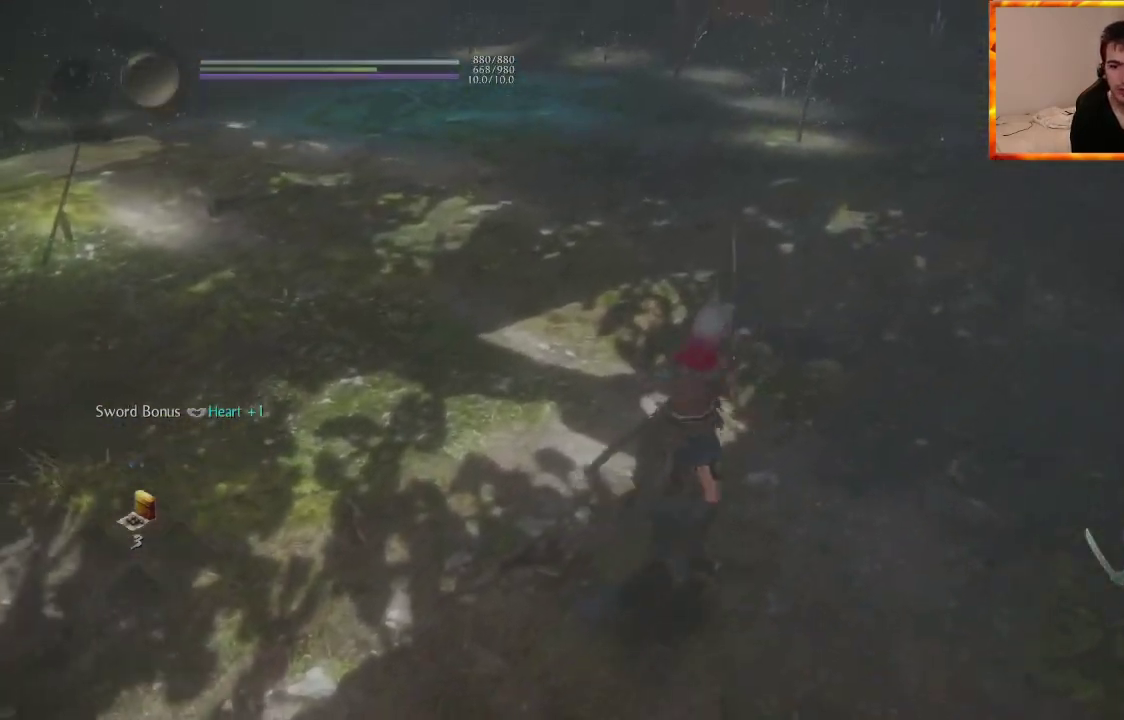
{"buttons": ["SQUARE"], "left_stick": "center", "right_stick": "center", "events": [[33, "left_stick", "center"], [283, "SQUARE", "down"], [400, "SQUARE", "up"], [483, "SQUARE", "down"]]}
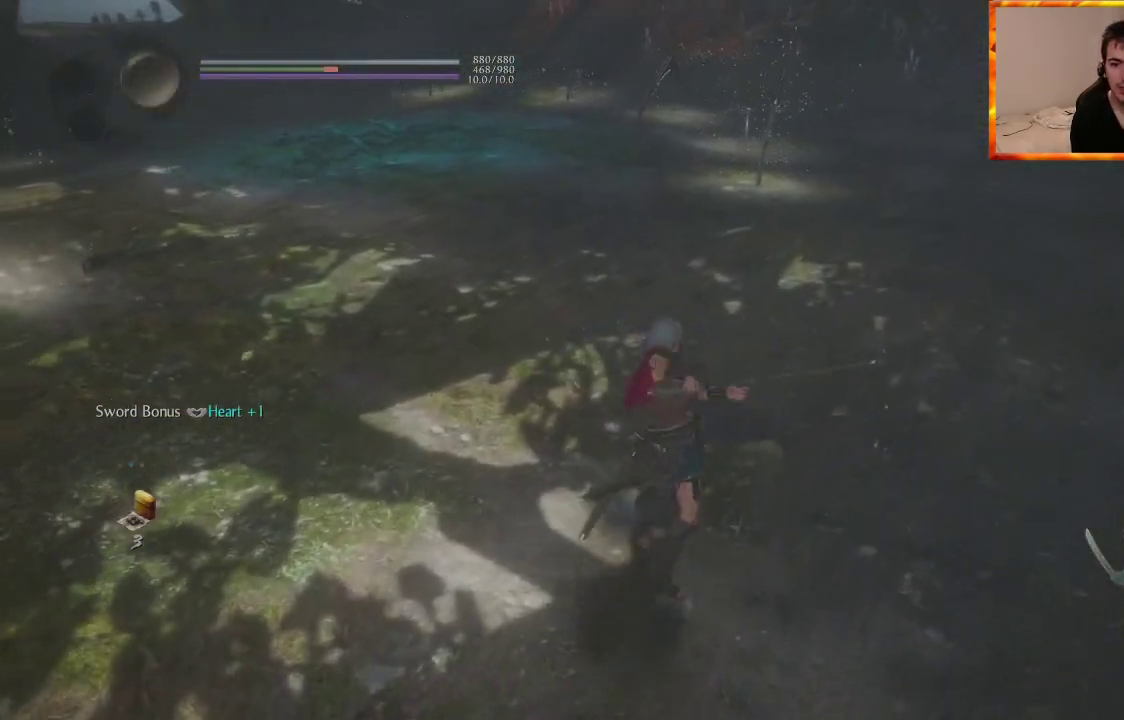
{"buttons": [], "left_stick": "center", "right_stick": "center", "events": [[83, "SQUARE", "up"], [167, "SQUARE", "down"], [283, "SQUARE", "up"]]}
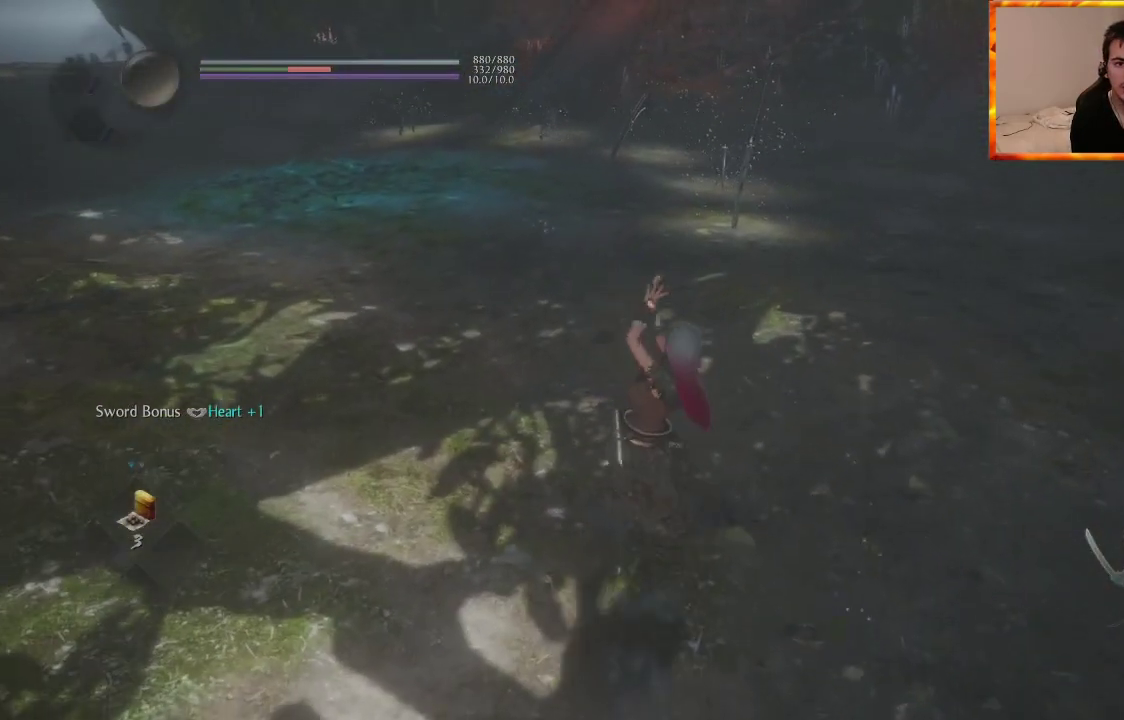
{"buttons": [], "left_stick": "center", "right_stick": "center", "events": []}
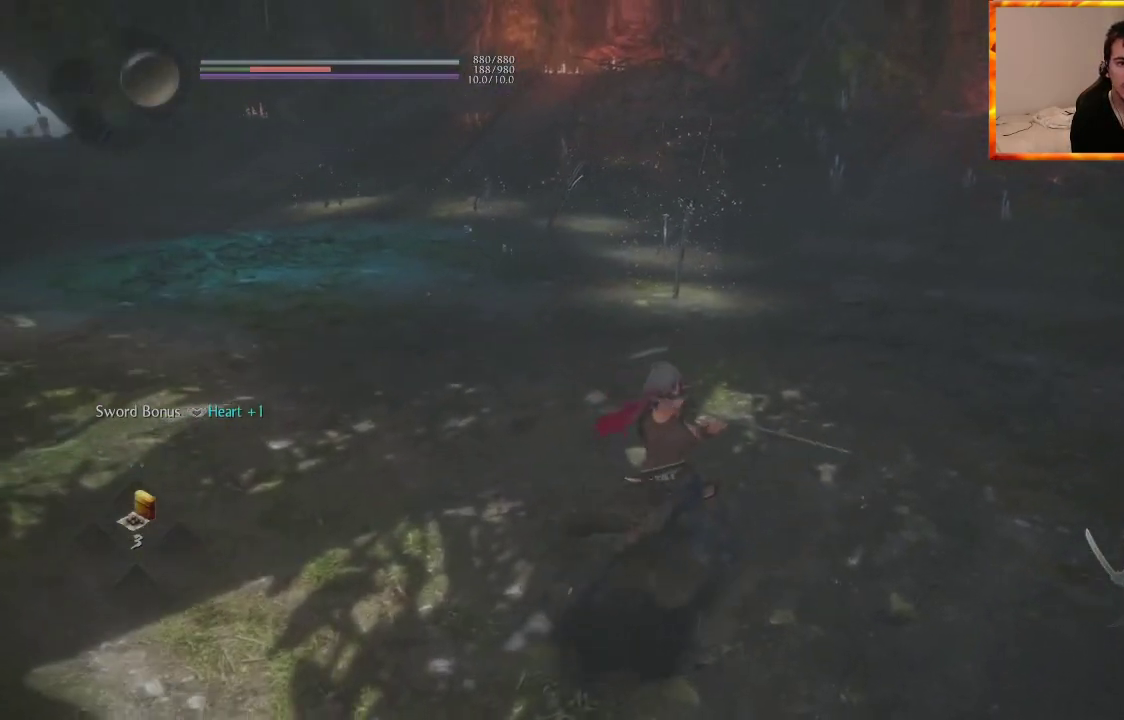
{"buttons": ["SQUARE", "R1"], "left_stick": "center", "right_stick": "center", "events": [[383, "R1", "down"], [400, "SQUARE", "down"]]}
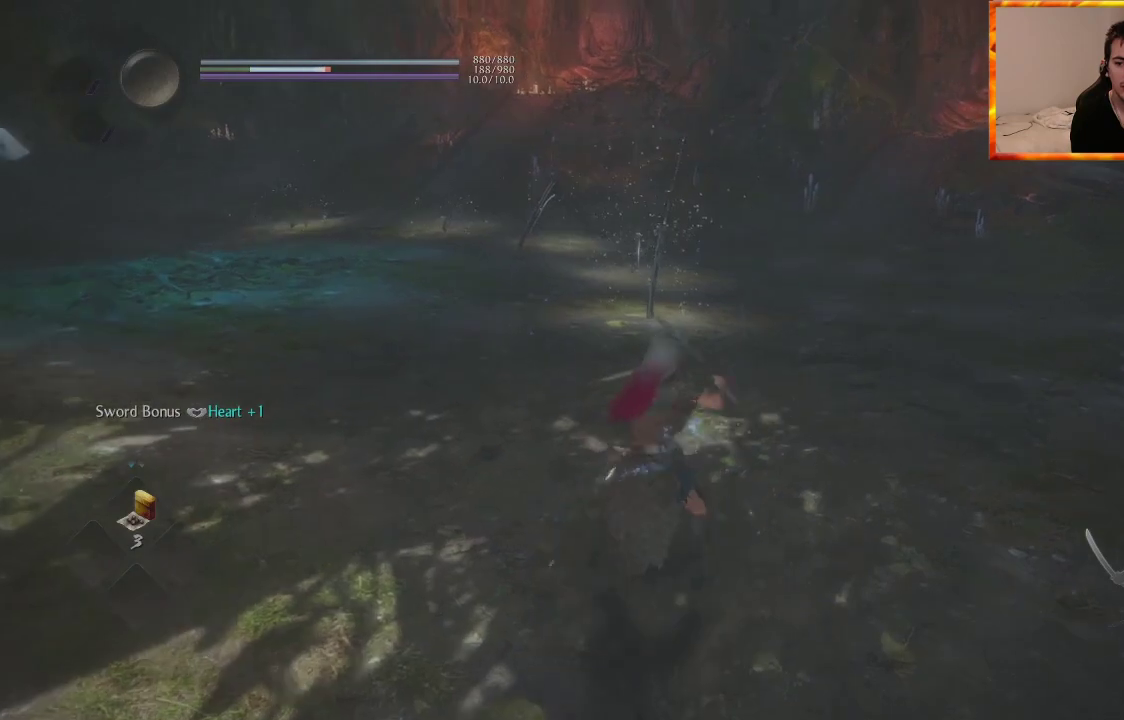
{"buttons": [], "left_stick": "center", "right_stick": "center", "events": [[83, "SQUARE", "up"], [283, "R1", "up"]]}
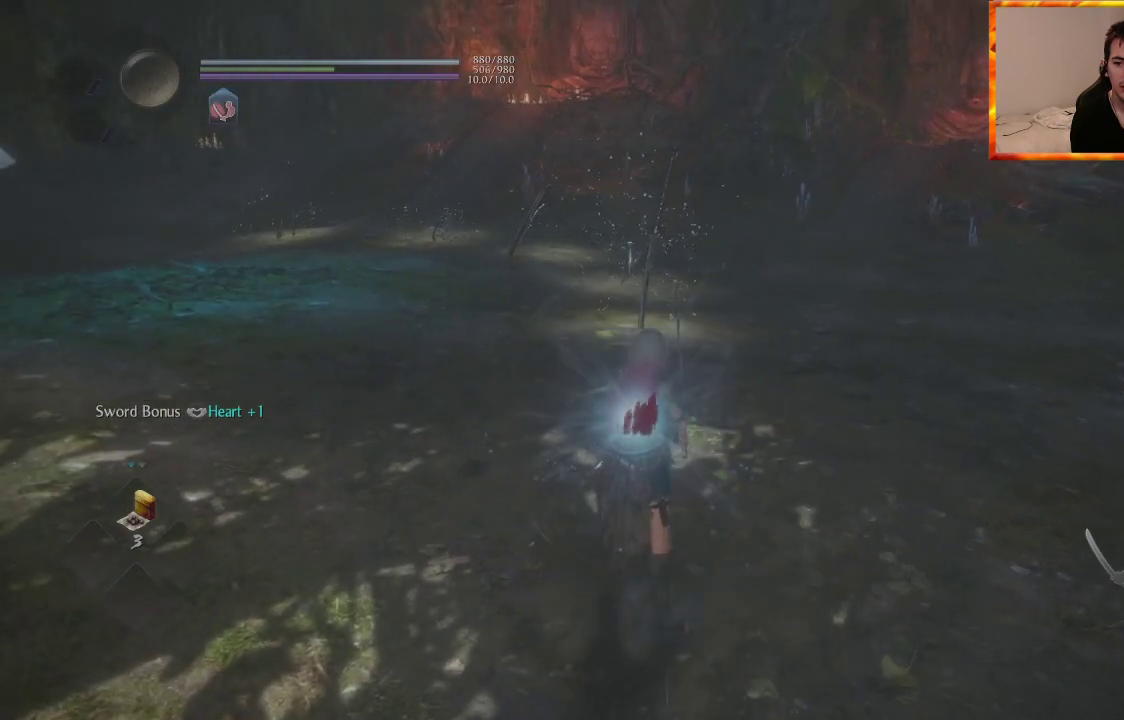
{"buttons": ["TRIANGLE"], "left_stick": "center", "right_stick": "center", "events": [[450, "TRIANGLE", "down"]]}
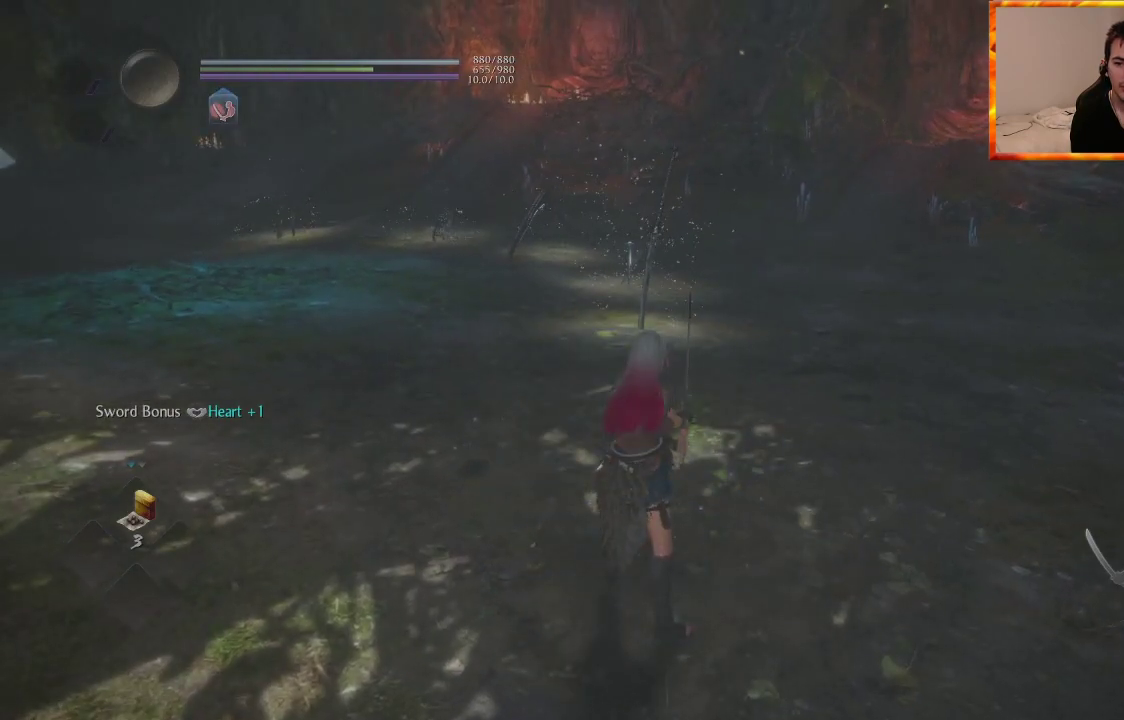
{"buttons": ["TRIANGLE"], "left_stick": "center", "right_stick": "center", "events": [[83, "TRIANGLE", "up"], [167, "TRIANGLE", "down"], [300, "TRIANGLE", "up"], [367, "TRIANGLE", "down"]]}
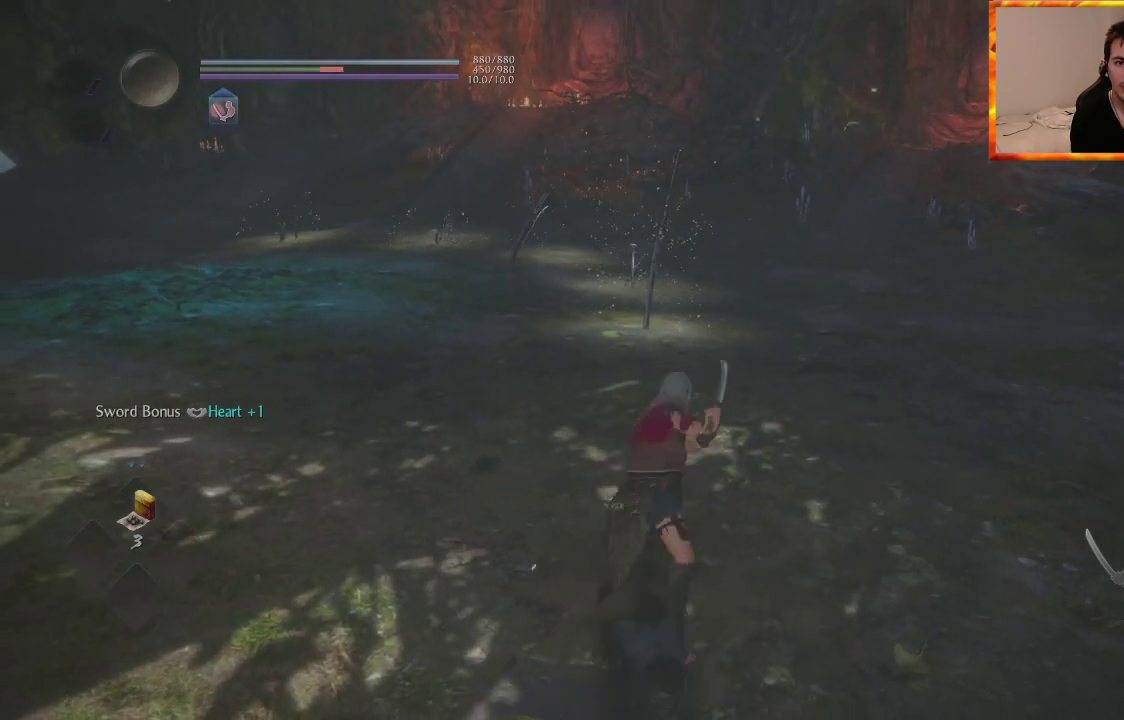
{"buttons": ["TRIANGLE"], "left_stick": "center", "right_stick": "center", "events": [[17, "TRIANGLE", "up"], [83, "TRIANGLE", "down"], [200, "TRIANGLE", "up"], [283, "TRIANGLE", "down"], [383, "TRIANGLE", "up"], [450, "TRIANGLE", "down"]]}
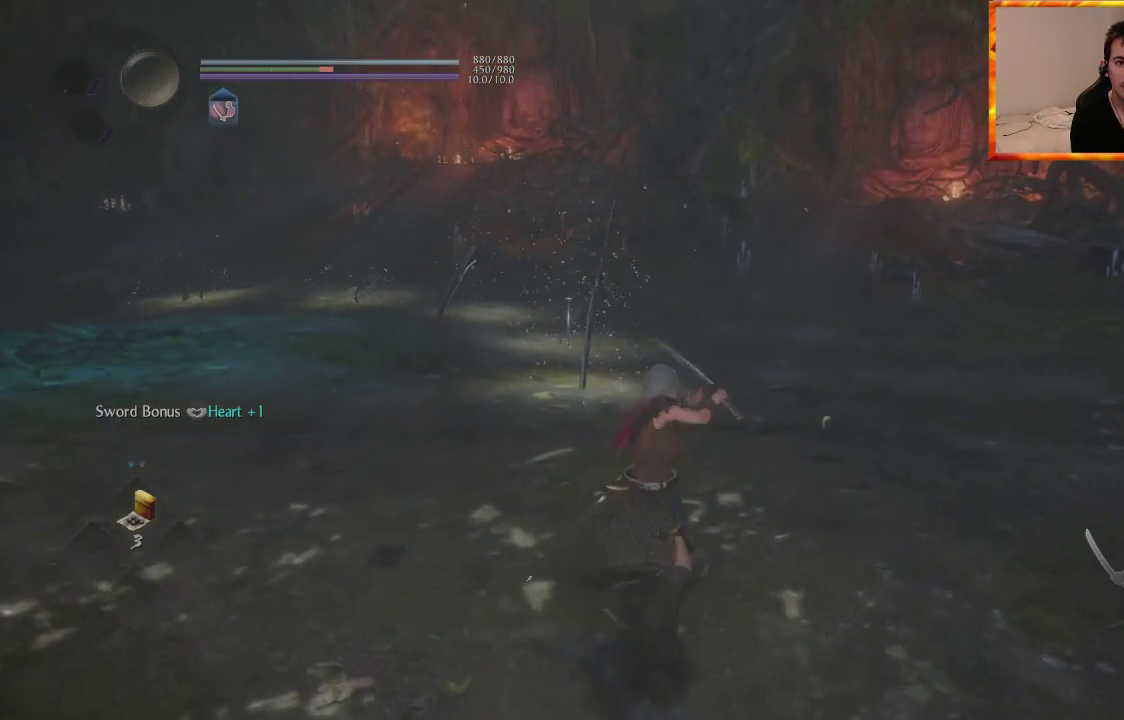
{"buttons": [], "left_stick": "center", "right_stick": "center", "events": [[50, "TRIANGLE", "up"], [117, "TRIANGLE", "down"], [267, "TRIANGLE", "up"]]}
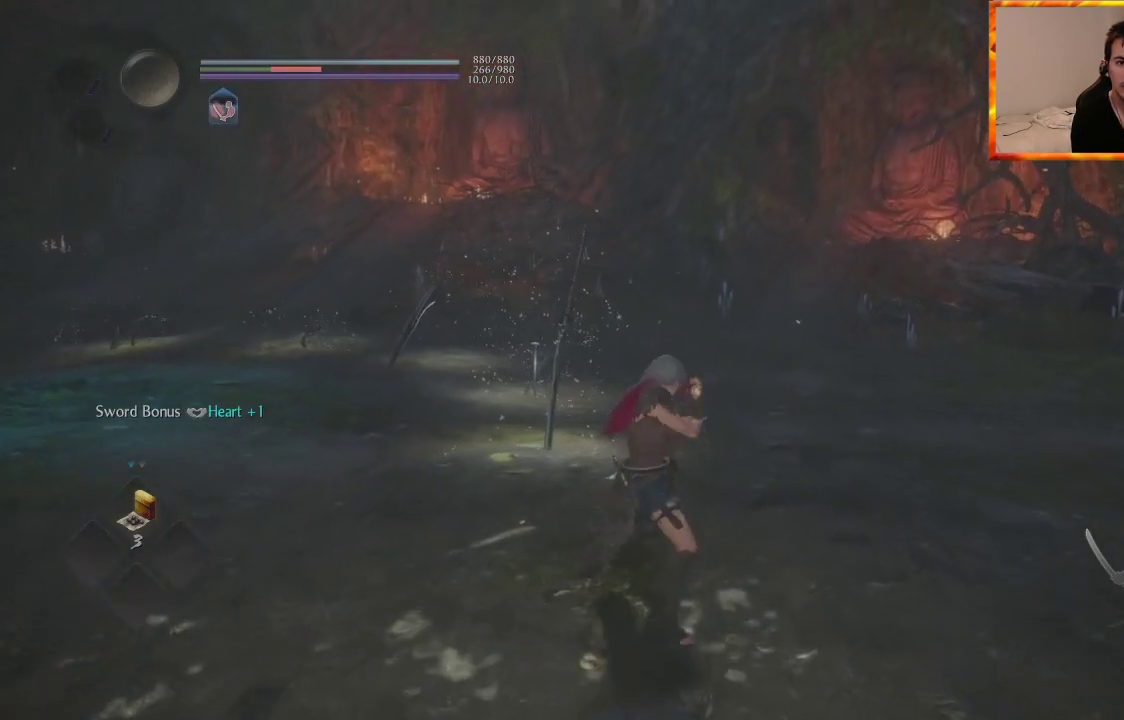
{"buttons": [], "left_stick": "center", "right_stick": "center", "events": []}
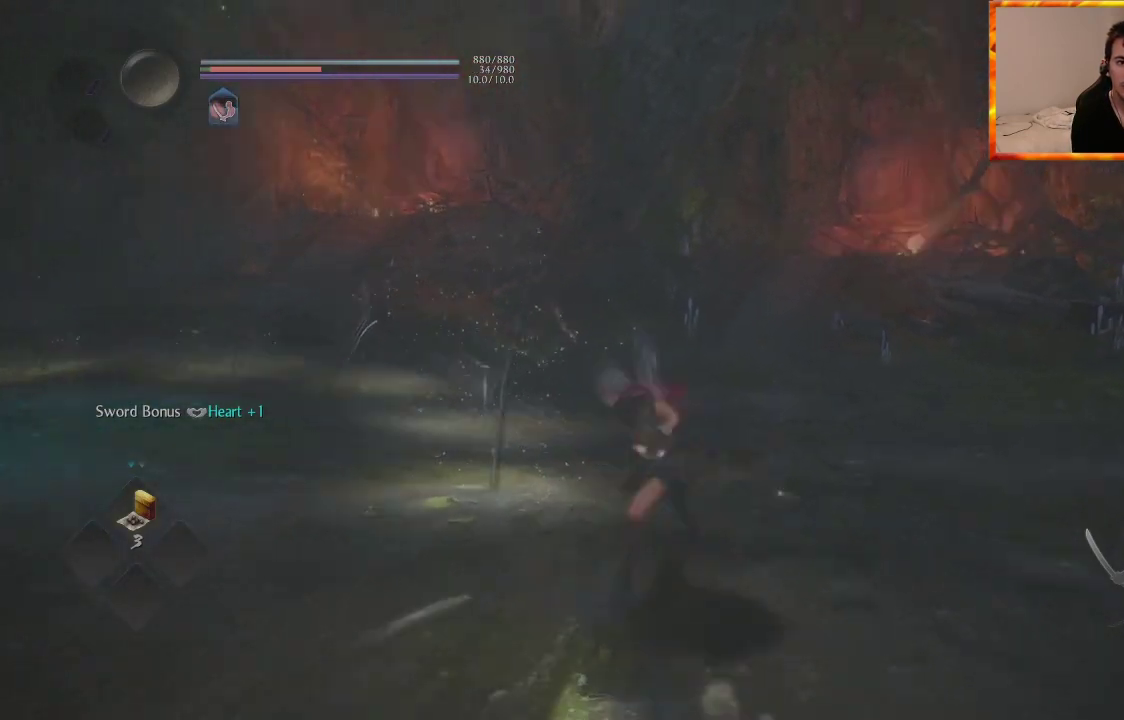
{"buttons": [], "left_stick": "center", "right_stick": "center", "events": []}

☆ ☆ ☆ ☆

(ACTIVITY)
Each line in the listing above that includes the word "SQUARE" needs to be copied out.

(SOLUTION BELOW)
{"buttons": ["SQUARE"], "left_stick": "center", "right_stick": "center", "events": [[33, "left_stick", "center"], [283, "SQUARE", "down"], [400, "SQUARE", "up"], [483, "SQUARE", "down"]]}
{"buttons": [], "left_stick": "center", "right_stick": "center", "events": [[83, "SQUARE", "up"], [167, "SQUARE", "down"], [283, "SQUARE", "up"]]}
{"buttons": ["SQUARE", "R1"], "left_stick": "center", "right_stick": "center", "events": [[383, "R1", "down"], [400, "SQUARE", "down"]]}
{"buttons": [], "left_stick": "center", "right_stick": "center", "events": [[83, "SQUARE", "up"], [283, "R1", "up"]]}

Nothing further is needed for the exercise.